▶ [DIRECTIVE]:
Scan the entries below. List each line with "arrived".
#### MATERIAL FOR THE TASK
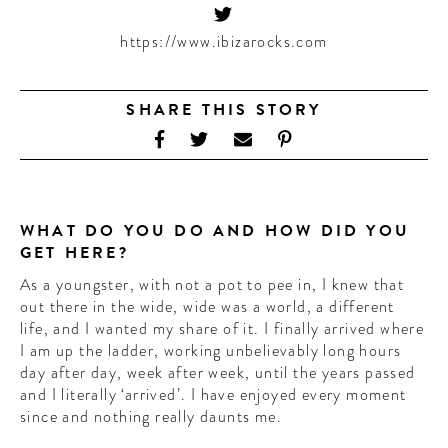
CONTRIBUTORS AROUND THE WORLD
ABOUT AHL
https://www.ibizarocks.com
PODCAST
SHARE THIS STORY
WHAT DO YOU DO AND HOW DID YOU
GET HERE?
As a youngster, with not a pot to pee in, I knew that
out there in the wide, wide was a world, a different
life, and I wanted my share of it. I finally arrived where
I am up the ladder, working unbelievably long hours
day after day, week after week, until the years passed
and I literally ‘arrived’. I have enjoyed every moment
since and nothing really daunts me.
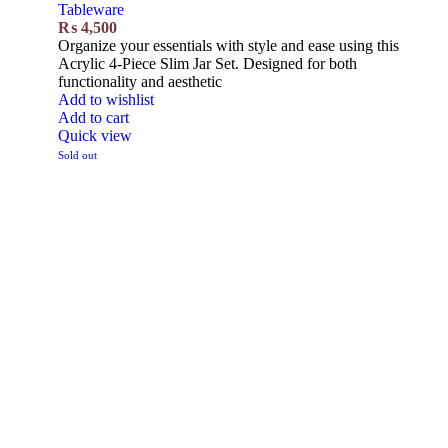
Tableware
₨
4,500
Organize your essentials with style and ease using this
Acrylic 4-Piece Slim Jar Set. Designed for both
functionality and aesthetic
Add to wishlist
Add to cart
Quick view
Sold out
########
▶ [OUTPUT BELOW]:
life, and I wanted my share of it. I finally arrived where
and I literally ‘arrived’. I have enjoyed every moment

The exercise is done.